O problema é que nem todo mundo consegue encarar essa situação com a devida naturalidade. Muitas vezes, os próprios pais pressionam os filhos a só saírem de casa caso consigam comprar um imóvel semelhante ao deles e no mesmo bairro. Em resposta às pressões sociais, os jovens acabam comprometendo boa parte da renda na compra da casa própria, ou adiando a conquista da independência. Mas as pessoas esquecem que é melhor o padrão de vida ser mais baixo na juventude do que na terceira idade.
11. Consumir para ostentar
Esse traço de comportamento Cerbasi não atribui à herança da era da inflação e do sistema financeiro frágil. “A ostentação faz parte da cultura latina. Querer ter porque o vizinho tem e sentir prazer em exibir suas posses para os outros”, explica o consultor. Essa, é claro, é uma grande armadilha para quem quer ter um consumo consciente e sustentável de acordo com a renda.
12. Pensar que a aposentadoria é o fim da linha
Durante a juventude é muito fácil cair na ilusão de que a aposentadoria é o canto do cisne, principalmente para quem é imediatista. Muitos jovens acham que aos 65 anos serão velhos demais, que o fim da vida estará próximo, que não terão mais vontade de sair e se divertir e que nunca ficarão doentes.
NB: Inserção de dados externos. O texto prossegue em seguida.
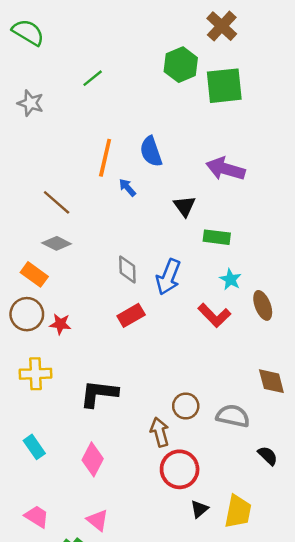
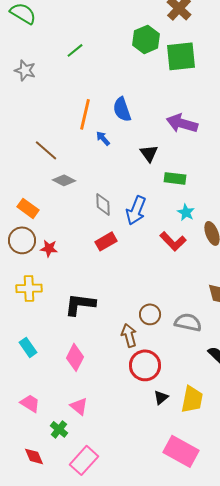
gray diamond: (57, 243) -> (64, 180), moved

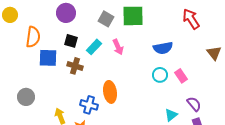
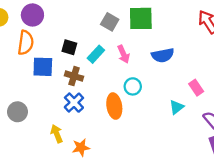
purple circle: (66, 13) -> (32, 15), moved
blue semicircle: (163, 48) -> (163, 55), moved
cyan circle: (160, 75) -> (133, 86), moved
blue cross: (89, 105) -> (74, 103), moved, turned 30
cyan triangle: (171, 115) -> (177, 107), moved

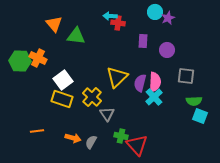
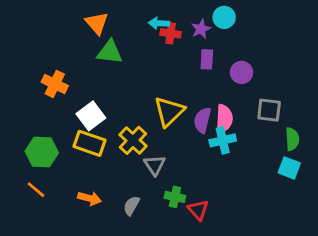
purple star: (168, 18) -> (201, 29), moved
orange triangle: (54, 24) -> (97, 23), moved
green hexagon: (20, 61) -> (42, 152), moved
cyan cross: (154, 97) -> (223, 140), turned 30
green semicircle: (194, 101) -> (292, 139), moved, turned -91
orange line: (37, 131) -> (36, 190), moved, turned 48
orange arrow: (73, 138) -> (90, 198), moved
red triangle: (137, 145) -> (198, 210), size x0.7

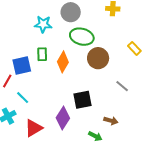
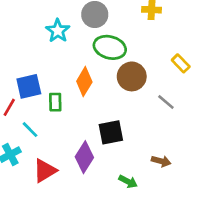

Mas esse pensamento é uma herança de quando a expectativa de vida do brasileiro era baixa, e praticamente equivalia ao período da vida ativa. Essa realidade mudou, e hoje as pessoas se aposentam relativamente jovens, com muita vida pela frente e disposição para trabalhar, viajar e “curtir” ainda mais.
O segredo é encarar a previdência não como poupança para a “sobrevida”, mas como renda para apostar em sonhos que ainda não puderam ser realizados. Quem sabe uma nova carreira, um negócio próprio, uma grande viagem. “Hoje em dia as pessoas estão vivendo muito, e querem manter os padrões de consumo da ativa”, lembra Gustavo Cerbasi. Quem não se preparou para isso, vai onerar os próprios filhos, que deixarão de poupar para a própria aposentadoria a fim de manter o padrão de vida dos pais, iniciando um círculo vicioso.